Alternative Funding has many years of experience providing Business Funding Loans for Hotels, Motels & Lodging. We can provide all types of business lending products. Contact us today for your FREE Business Funding Consultation!

Small Business Financing Options For Beauty Salons and Spas

You don’t have to be a business expert to envision the cash flow challenges of Beauty Salons & Spas. They are upscale by nature, and must therefore maintain a completely pristine appearance at all times. As if their standard equipment wasn’t expensive enough, any emergency repairs or replacements need to be taken care of immediately. You’ve probably noticed that beauty salons are not a rare find in most towns. But each one manages to stay in business, likely because they possess some sort of unique advantage.
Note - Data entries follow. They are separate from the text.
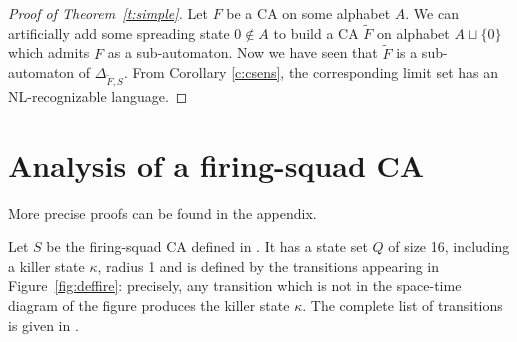 \documentclass{jac}
\theoremstyle{definition}
\begin{document}
\begin{proof}[Proof of Theorem~\ref{t:simple}]
Let $F$ be a CA on some alphabet $A$. We can artificially add some spreading
state $0\notin A$ to build a CA $\tilde F$ on alphabet $A\sqcup\{0\}$ which
admits $F$ as a sub-automaton. Now we have seen that $\tilde F$ is a sub-automaton
of $\Delta_{\tilde F,S}$. From Corollary
\ref{c:csens}, the corresponding limit set has an NL-recognizable language.
\end{proof}











\section{Analysis of a firing-squad CA}
\label{sec:fsproof}

More precise proofs can be found in the appendix.

Let $S$ be the firing-squad CA defined in \cite{rice}. It has a state set $Q$ of
size 16, including a killer state $\kappa$, radius 1 and is defined by the
transitions appearing in Figure~\ref{fig:deffire}: precisely, any transition
which is not in the space-time diagram of the figure produces the killer state
$\kappa$. The complete list of transitions is given in \cite{rice}.

\newcommand\st[4]{{\draw[fill=#4] (#2,#3)
    -- ++(1,0) -- ++(0,1)--++(-1,0)--cycle;\draw (#2,#3)+(.5,.5) node {\Tiny #1};}}
\newcommand\pointB[2]{}
\newcommand\pointF[2]{\st{\#}{#1}{#2}{gray}}
\newcommand\pointS[2]{\st{\#'}{#1}{#2}{gray!50!white}}
\newcommand\pointSp[2]{\st{$\gamma$}{#1}{#2}{yellow!50!white}}
\newcommand\pointXXXXX[2]{\st{$L_1$}{#1}{#2}{blue!50!white}}
\newcommand\pointXXXXXX[2]{\st{$l_1$}{#1}{#2}{blue!50!white}}
\newcommand\pointXXXXXXX[2]{\st{$R_1$}{#1}{#2}{red!50!white}}
\newcommand\pointXXXXXXXX[2]{\st{$r_1$}{#1}{#2}{red!50!white}}
\newcommand\pointXXXXXXXXX[2]{\st{$l_2$}{#1}{#2}{blue!20!white}}
\newcommand\pointXXXXXXXXXX[2]{\st{$l_2$}{#1}{#2}{blue!70!white}}
\newcommand\pointXXXXXXXXXXX[2]{\st{$r_2$}{#1}{#2}{red!20!white}}
\newcommand\pointXXXXXXXXXXXX[2]{\st{$r_2$}{#1}{#2}{red!70!white}}
\newcommand\pointXXXXXXXXXXXXX[2]{\st{X}{#1}{#2}{green!50!white}}
\newcommand\pointXXXXXXXXXXXXXX[2]{\st{Y}{#1}{#2}{green!50!white}}
\newcommand\pointXXXXXXXXXXXXXXX[2]{\st{Z}{#1}{#2}{green!50!white}}
\end{document}
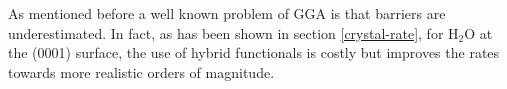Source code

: \documentclass[11pt,DIV=13,BCOR=5mm,a4paper,headinclude]{scrbook}
\begin{document}

As mentioned before a well known problem of GGA is that barriers are underestimated\cite{Zhao05}.
In fact, as has been shown in section \ref{crystal-rate}, for H$_2$O at the (0001) surface, the use of hybrid functionals is costly but improves the rates towards more realistic orders of magnitude.
\end{document}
This increasingly competitive environment has prompted many salons to offer more services and/or sell more products. The former strategy requires additional staff and equipment.

Focusing on the latter increases the likelihood of over-spending, leaving you with too much inventory or monthly loan payments you can’t afford. This means adding in new equipment such as massage tables, spa chairs, tanning booths, showers, and even hot tubs. And that doesn’t begin to cover the expensive skin care lotions and creams, or the maintenance of the equipment, towels and laundry, and scrupulous cleaning needed to keep the facilities looking pristine, beautiful, and welcoming. But building separate revenue streams is key for growth-related initiatives.

Along with the constant need to expand, what makes the finances of a beauty salon so difficult to manage is unpredictable demand. A glance inside a salon will usually reveal either a full house or a surprisingly empty day. A couple of slow weeks can prevent you from paying your bills on time and as a result, ruin your business credit.